Le président du Parlement européen Martin Schulz, en visite à Lisbonne hier, a relevé une contradiction dans les recommandations du FMI qui prêche l’austérité pour les pays sous assistance financière, tels que le Portugal, tout en admettant que trop de rigueur freine la croissance.
Le responsable européen réagissait à un rapport du FMI sur le Portugal, rendu public cette semaine, dans lequel l’institution défendait un renforcement des mesures d’austérité afin de permettre au pays de réaliser des économies de 4 milliards d’euros. Dans ce rapport, le FMI a notamment recommandé au Portugal de diminuer le nombre des fonctionnaires, tout en réduisant leurs salaires et leurs retraites. « J’ai pris note du rapport du FMI, mais j’ai également en tête des remarques du FMI qui, il y a quelques jours, estimait que la recette (d’austérité) était erronée.

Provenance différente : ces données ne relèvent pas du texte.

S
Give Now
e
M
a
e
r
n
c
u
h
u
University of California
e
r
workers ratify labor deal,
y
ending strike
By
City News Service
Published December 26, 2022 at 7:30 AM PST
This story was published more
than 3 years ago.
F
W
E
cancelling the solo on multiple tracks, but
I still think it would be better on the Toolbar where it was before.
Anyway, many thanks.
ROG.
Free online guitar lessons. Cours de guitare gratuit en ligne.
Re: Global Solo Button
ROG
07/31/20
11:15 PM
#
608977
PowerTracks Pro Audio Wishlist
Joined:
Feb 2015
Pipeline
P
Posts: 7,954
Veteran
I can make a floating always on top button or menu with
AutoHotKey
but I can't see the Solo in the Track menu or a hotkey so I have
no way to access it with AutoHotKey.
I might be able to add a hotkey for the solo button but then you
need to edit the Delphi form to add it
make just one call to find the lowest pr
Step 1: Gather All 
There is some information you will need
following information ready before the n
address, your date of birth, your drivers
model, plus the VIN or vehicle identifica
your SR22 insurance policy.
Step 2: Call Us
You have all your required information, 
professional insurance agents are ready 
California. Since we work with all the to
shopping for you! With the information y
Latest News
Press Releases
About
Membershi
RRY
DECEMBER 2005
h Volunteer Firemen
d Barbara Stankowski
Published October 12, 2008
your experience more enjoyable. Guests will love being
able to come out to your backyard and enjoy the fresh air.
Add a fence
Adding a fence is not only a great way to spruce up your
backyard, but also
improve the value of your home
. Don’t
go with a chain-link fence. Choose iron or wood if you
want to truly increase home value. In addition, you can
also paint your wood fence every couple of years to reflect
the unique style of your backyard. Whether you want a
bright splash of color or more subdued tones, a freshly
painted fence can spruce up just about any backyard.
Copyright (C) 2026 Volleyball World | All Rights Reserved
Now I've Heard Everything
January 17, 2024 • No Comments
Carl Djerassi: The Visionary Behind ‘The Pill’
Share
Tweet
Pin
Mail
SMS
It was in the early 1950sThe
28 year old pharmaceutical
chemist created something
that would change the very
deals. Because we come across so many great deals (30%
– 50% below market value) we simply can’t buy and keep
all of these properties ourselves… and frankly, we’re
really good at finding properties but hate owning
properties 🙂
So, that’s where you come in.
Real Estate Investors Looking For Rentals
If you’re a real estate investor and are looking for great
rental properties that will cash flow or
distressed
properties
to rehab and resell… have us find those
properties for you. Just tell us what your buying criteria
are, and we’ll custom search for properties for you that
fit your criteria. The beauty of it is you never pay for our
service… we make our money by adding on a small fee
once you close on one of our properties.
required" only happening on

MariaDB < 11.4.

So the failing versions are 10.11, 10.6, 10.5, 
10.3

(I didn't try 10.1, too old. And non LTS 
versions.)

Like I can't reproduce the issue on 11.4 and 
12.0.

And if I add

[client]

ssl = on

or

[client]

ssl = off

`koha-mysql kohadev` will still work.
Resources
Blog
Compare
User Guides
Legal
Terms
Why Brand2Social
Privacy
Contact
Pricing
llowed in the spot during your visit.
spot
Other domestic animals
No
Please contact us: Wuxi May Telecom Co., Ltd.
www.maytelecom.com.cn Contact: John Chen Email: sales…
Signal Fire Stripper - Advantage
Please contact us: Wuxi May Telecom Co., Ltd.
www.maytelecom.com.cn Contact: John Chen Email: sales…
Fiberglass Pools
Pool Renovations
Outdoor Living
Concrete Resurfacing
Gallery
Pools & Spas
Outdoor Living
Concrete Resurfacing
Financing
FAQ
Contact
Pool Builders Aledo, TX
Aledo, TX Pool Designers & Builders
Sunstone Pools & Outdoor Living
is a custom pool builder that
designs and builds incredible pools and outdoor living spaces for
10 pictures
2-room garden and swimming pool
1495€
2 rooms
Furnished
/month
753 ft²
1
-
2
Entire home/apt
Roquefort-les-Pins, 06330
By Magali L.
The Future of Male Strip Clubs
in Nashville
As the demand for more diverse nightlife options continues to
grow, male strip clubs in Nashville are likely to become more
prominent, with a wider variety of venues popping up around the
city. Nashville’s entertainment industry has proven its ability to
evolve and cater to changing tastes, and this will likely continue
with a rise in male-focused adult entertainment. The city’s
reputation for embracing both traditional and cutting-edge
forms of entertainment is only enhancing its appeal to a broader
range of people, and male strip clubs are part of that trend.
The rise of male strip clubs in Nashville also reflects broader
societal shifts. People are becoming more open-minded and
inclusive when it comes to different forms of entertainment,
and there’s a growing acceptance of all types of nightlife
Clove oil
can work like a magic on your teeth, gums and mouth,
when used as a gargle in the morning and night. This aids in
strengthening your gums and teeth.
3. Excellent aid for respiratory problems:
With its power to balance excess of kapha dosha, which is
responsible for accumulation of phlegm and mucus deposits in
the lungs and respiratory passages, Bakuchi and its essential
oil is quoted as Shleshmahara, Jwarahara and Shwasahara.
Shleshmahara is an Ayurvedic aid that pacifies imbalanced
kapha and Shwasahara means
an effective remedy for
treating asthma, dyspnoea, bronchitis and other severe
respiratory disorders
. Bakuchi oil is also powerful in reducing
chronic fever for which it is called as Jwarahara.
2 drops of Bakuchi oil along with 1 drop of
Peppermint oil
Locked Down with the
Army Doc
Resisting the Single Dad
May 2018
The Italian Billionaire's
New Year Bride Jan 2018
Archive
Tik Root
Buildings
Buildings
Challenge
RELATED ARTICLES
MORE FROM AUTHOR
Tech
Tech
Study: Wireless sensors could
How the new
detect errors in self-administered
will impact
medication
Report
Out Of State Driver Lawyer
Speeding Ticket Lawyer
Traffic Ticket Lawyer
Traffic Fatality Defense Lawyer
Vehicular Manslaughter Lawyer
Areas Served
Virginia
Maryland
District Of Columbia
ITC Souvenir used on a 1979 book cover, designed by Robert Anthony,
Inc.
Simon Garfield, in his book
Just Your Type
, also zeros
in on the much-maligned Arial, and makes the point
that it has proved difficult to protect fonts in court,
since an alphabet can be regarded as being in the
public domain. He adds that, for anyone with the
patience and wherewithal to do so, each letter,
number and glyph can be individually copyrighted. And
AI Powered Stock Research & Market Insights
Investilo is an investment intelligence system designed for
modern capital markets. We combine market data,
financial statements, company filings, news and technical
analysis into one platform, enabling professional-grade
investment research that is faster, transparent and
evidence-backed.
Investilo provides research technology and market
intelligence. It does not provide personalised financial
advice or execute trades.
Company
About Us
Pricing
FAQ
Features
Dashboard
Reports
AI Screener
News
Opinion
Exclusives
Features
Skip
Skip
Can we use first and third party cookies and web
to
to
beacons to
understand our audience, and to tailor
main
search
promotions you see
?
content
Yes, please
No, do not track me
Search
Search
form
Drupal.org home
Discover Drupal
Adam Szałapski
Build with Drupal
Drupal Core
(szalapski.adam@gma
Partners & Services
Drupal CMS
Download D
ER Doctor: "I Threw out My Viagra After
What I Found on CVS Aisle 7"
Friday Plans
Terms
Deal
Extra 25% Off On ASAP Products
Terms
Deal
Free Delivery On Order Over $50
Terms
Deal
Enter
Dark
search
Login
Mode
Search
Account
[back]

Ils semblent à nouveau ressortir une vieille recette, qu’ils estimaient pourtant mauvaise », a déclaré M. Schulz, à l’issue d’un rencontre jeudi soir avec le chef de l’opposition socialiste, José Seguro.
M. Schulz faisait apparemment allusion à de récentes déclarations de l’économiste en chef du FMI, Olivier Blanchard, selon lequel les plans de réduction des déficits publics à l’œuvre en Europe ont eu un impact sur la croissance plus important que prévu. « Je propose au FMI de commencer par se mettre d’accord sur ce qu’ils estiment être la meilleure solution » pour les pays sous assistance financière, a observé M. Schulz dont les propos étaient rapportés dans les médias portugais.
Les propositions du FMI, sollicitées par le gouvernement qui souhaite entamer une vaste réforme de l’État, ont provoqué un flot de critiques, en particulier des syndicats. Face à ces réactions, le gouvernement s’est empressé d’affirmer que ce rapport était uniquement une « contribution » en vue d’un débat national sur la réforme de l’État.